BEGIN

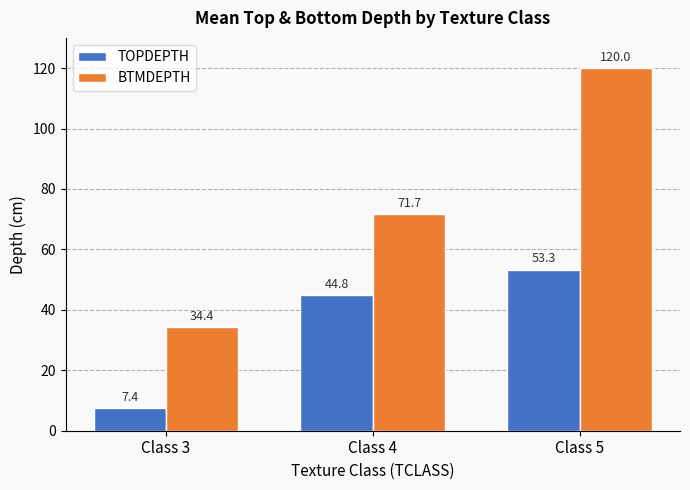

Is it true that BTMDEPTH equals 120.0 at Class 5?

True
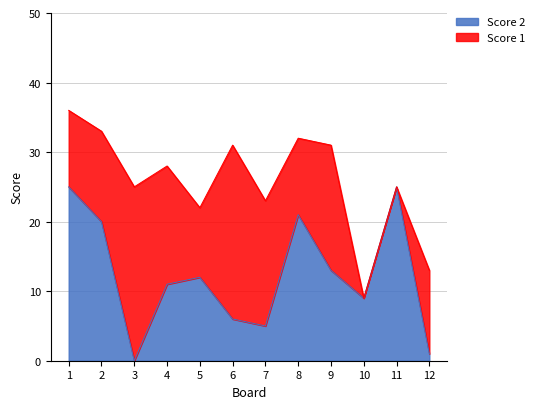

The value at 5 is 12. True or false?

True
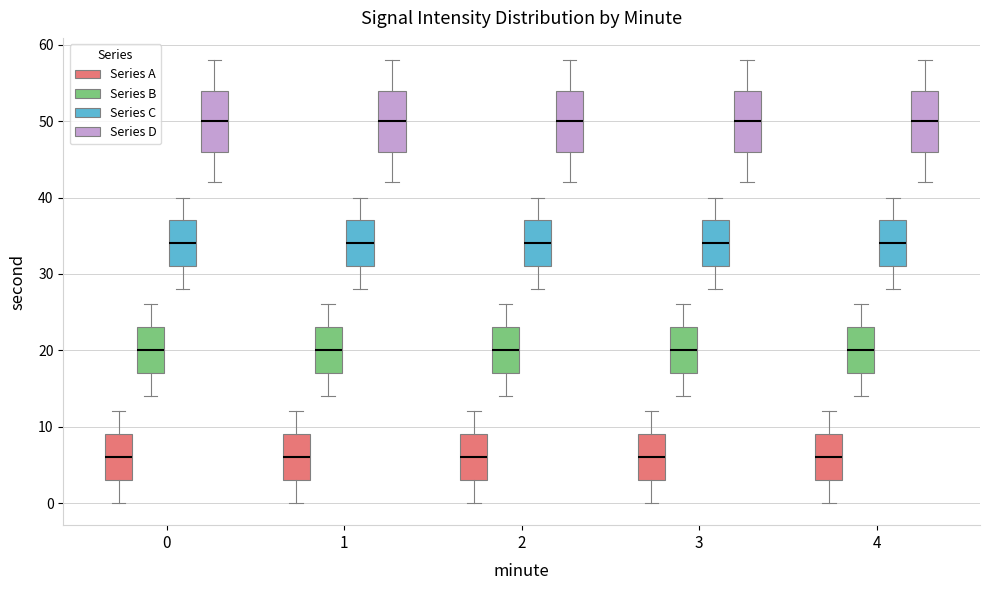

Where is the upper edge of the box for 3 (Series B) on the y-axis? The values are not printed on the chart, so give them approximately, as read against the axis.

23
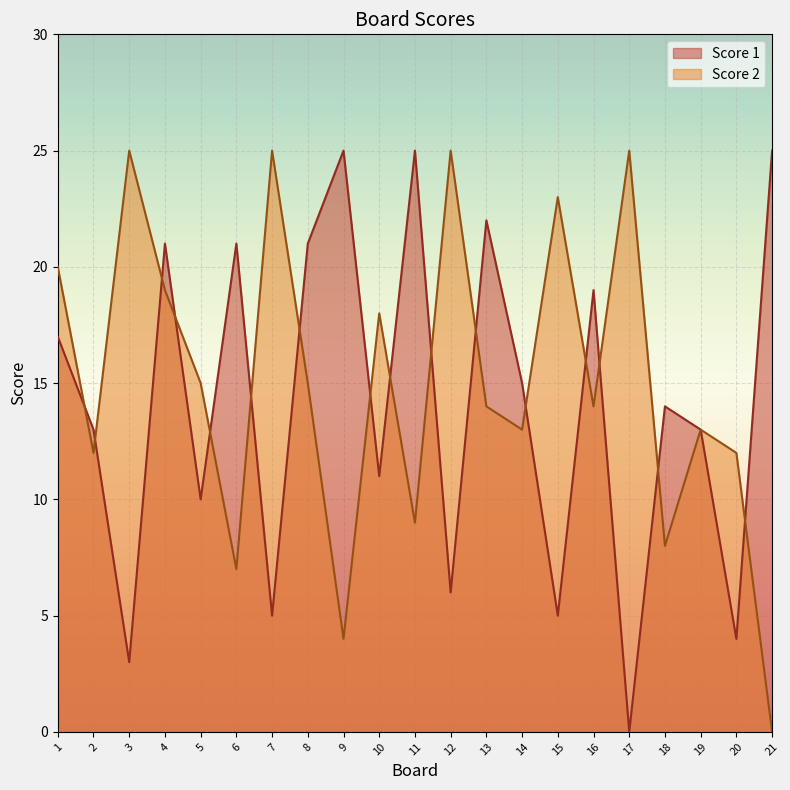

List the series in order of their overall mean, lowest first.

Score 1, Score 2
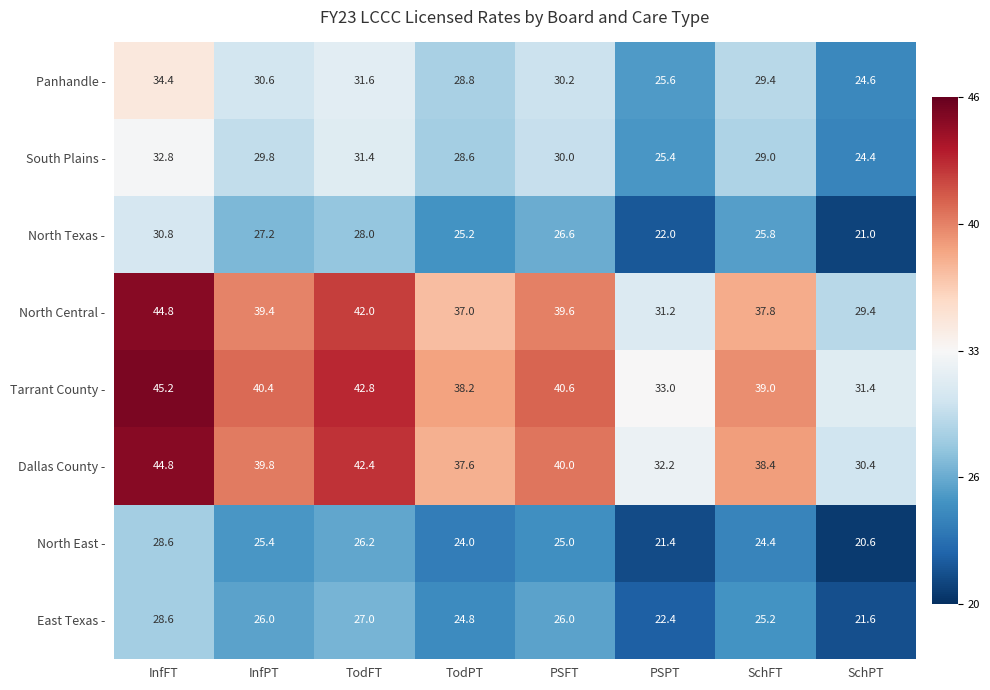

How many series are shown in this chart?

8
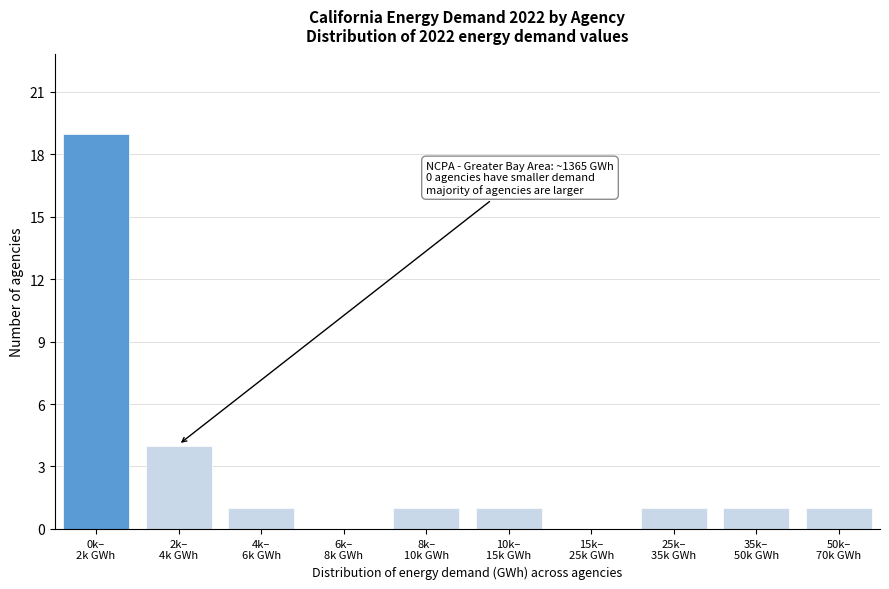

What is the maximum value shown in the chart?

19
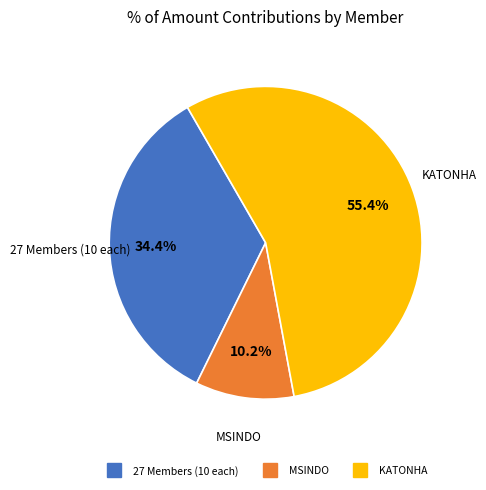

Is there any slice that represents more than half of the pie?

Yes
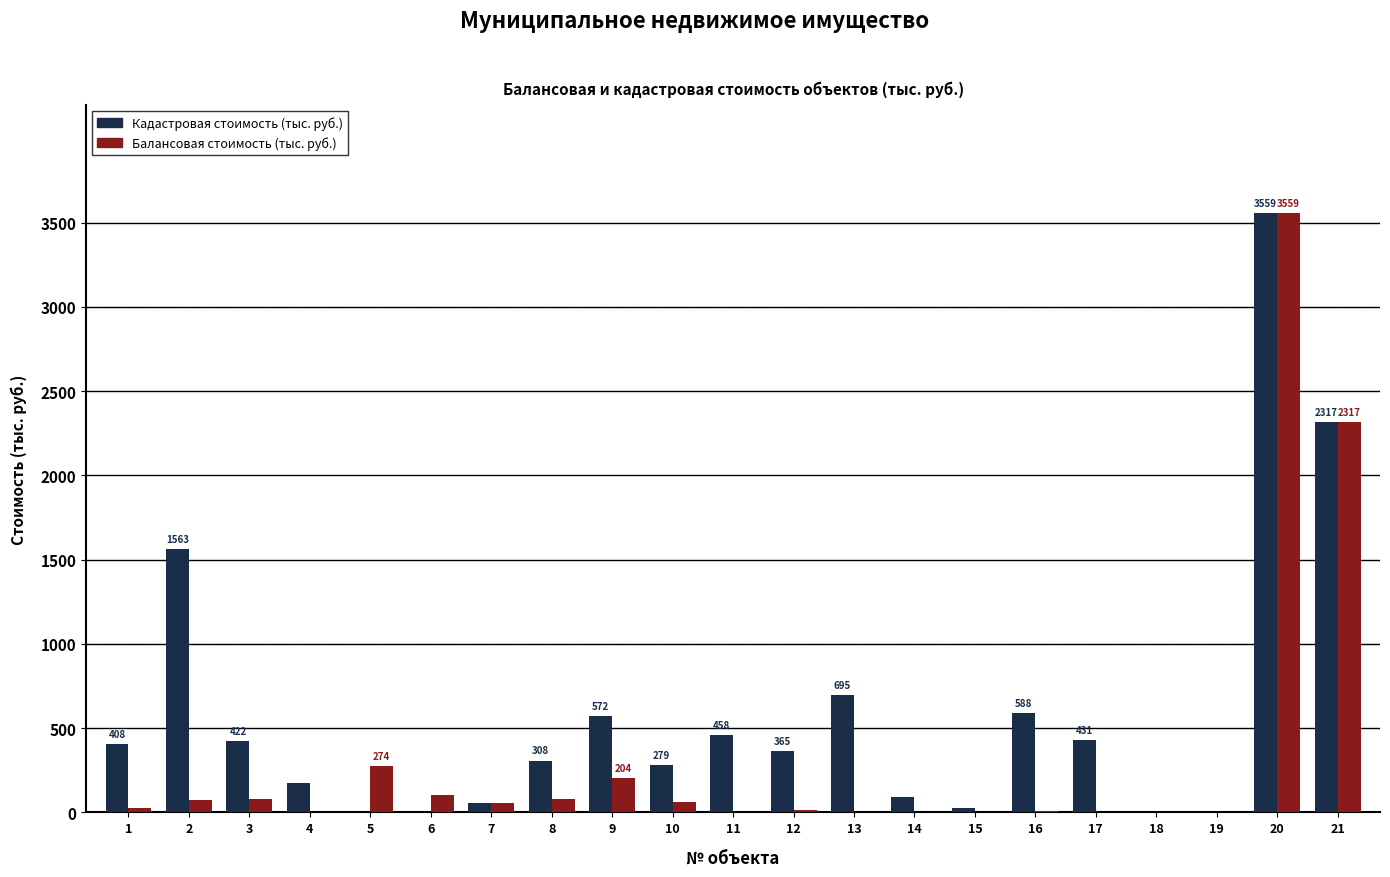

Which label corresponds to the largest value in the chart?

20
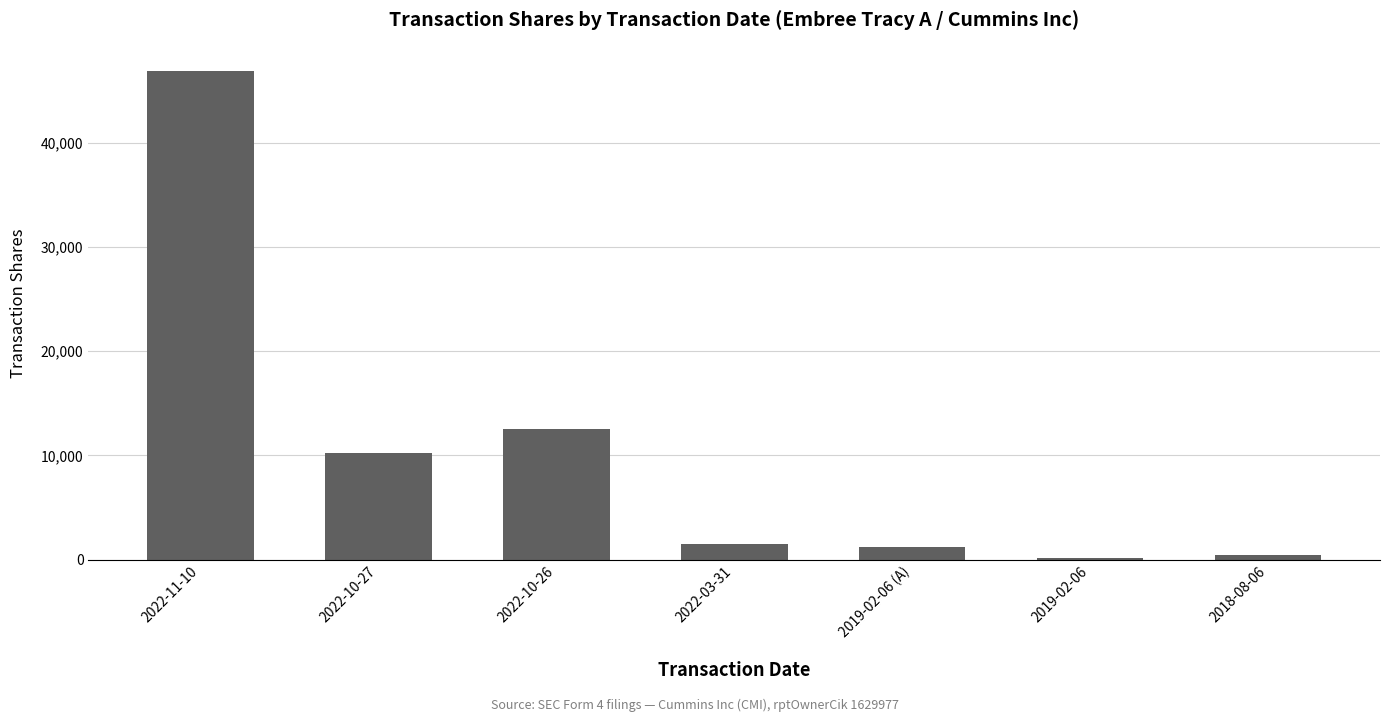

What is the change in value from 2022-11-10 to 2022-03-31?

-45390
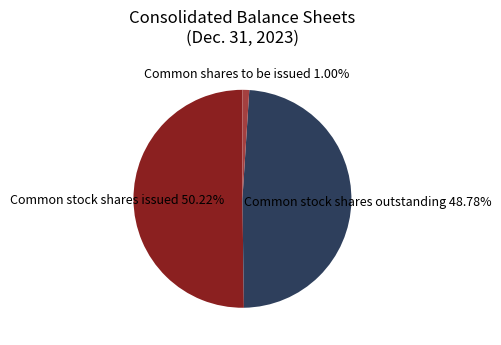

What percentage is the Common stock shares outstanding slice, to the nearest percent?

49%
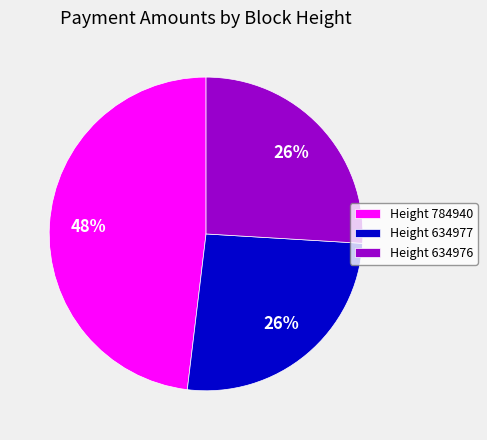

Which slice is the largest?

Height 784940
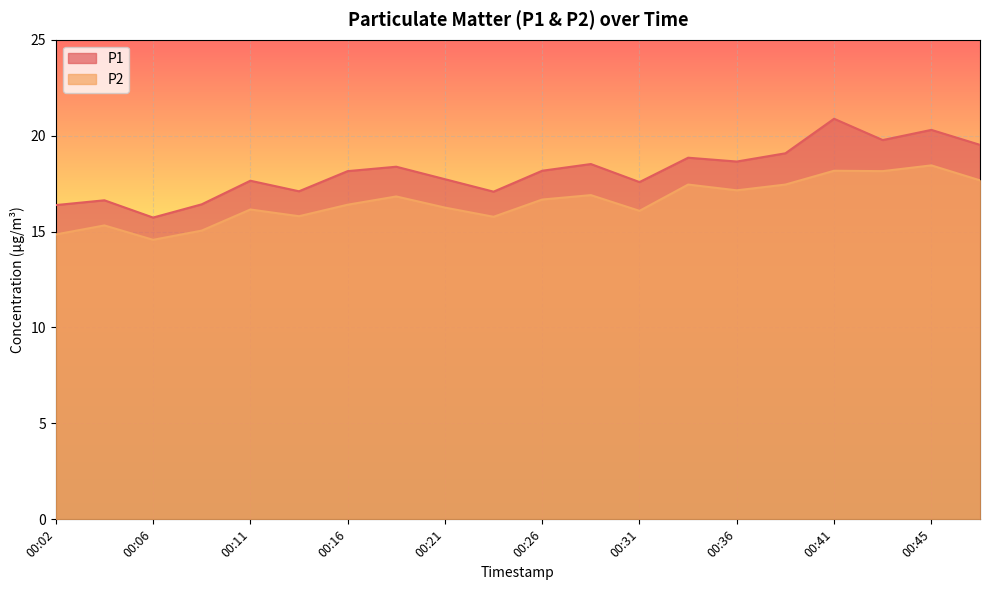

Reading left to right, transcribe all the data shown in this chart.

P1: 16.4	16.6	15.7	16.4	17.6	17.1	18.1	18.4	17.7	17.1	18.2	18.5	17.6	18.9	18.6	19.1	20.9	19.8	20.3	19.5
P2: 14.8	15.3	14.6	15.1	16.1	15.8	16.4	16.8	16.2	15.8	16.7	16.9	16.1	17.4	17.1	17.4	18.2	18.1	18.4	17.7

END

EXERCISE:
Please gather every line from the items above that contains the word "chart", and copy each of those lines out in full.

RESPONSE AREA:
Where is the upper edge of the box for 3 (Series B) on the y-axis? The values are not printed on the chart, so give them approximately, as read against the axis.
How many series are shown in this chart?
What is the maximum value shown in the chart?
Which label corresponds to the largest value in the chart?
Reading left to right, transcribe all the data shown in this chart.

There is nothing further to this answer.